College
The
makers of College obviously want to remind people of the
smart-but-naughty laughs of Superbad, but instead their film seems
more like American Pie Presents Beta House somehow got a theatrical
release.
College is an
hour and a half of puking, feces, barnyard animals, binge drinking, hazing,
oral sex, overflowing toilets, drugs and tits.
Not
that there’s anything wrong with that.
I
personally have no problem with College taking the low road to higher
learning. Variations of a lot of this stuff really happen, so why not
explore it on film? I just wish that College could have lived up to
the material.
Imagine taking all of the best parts of the college experience and then
doing so little with them.
The
movie takes the three types from Superbad – the cute-but-sensitive
virgin (Drake Bell from Nick’s Drake and Josh), the fat party animal
(Andrew Caldwell) and the four-eyed nerd (Kevin Covais – “Chicken Little”
from season five of American Idol) – and has them visit a college.
Add
in hot college girls who are stunningly tolerant of these jerky kids, a
bunch of frat assholes, enough beer to fill a river, dumb pranks, mud &
feces and lots of gratuitous nudity and you have a movie which is not so
much titillating as it is kind of depressing.
Oh, yeah, there is also a completely
mystifying cameo appearance by
Verne Troyer.
And Verne thought the sex tape was the worst thing that happened to him this
year...? Think again, Mini-Me.
There is a long history of teen sex comedies and many can be very good, but
College doesn’t bother with things like characterization and plot.

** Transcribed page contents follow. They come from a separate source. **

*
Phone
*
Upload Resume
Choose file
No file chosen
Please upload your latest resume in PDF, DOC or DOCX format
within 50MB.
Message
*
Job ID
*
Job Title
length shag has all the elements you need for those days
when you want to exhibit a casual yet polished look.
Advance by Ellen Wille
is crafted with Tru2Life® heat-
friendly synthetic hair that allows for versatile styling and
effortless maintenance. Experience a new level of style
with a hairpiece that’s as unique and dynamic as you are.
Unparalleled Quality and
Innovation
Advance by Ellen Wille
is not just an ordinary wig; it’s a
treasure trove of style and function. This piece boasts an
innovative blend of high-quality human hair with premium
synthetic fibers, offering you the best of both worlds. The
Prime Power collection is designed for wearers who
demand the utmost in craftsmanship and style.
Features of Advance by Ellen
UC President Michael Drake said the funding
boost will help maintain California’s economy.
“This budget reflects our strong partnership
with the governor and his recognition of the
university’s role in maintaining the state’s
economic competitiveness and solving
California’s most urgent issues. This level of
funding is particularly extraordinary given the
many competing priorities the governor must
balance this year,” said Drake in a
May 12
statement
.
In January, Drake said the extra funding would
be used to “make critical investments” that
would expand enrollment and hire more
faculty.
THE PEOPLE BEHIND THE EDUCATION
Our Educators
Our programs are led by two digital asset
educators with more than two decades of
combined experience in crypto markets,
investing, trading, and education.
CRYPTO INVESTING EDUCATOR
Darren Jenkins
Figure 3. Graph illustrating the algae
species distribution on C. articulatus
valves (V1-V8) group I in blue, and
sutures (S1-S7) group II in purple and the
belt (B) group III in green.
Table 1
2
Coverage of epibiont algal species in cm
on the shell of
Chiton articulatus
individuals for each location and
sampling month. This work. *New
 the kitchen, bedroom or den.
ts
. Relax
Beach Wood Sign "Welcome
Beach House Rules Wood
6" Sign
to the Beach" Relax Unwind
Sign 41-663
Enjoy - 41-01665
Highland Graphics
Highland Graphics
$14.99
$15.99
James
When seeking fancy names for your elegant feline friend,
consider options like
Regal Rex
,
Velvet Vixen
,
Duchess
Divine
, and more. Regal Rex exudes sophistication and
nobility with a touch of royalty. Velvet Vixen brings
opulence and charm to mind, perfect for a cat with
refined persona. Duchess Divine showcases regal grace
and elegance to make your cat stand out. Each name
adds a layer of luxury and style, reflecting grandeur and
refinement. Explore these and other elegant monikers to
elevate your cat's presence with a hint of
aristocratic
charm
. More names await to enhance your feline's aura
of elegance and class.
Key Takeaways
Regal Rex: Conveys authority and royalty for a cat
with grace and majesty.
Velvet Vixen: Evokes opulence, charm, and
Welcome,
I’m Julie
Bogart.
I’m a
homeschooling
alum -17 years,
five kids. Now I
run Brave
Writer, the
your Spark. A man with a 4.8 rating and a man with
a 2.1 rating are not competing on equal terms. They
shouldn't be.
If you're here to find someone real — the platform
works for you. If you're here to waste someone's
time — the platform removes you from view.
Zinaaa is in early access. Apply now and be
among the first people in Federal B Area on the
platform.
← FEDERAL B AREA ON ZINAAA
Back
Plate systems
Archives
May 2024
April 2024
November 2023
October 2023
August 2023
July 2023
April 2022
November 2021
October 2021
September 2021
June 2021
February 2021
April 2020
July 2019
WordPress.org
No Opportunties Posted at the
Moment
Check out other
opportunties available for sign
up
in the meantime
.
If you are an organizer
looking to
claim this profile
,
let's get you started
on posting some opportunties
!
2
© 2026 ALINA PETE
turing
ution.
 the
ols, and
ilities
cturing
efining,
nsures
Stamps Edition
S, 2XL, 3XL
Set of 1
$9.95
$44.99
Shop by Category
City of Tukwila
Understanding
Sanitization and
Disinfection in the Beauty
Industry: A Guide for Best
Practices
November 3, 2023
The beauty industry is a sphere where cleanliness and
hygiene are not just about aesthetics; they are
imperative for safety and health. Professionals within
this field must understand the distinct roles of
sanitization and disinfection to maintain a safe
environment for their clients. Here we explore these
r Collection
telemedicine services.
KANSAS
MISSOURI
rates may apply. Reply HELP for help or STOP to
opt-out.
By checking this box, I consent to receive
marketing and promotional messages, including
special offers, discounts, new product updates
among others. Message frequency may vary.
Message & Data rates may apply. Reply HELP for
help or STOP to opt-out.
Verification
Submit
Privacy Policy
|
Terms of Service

It’s just looking for the gross-outs.
Well, that’s not 100% true. Marooned in all the filth is actress Haley
Bennett (Music and Lyrics) who actually is able to create a nuanced,
sympathetic character as the nice, beautiful girl who befriends the cute
nerd. Their tentative love story seems
completely tacked on and out of
place here, but at the same time
it is the only real genuine human emotion allowed on screen in College.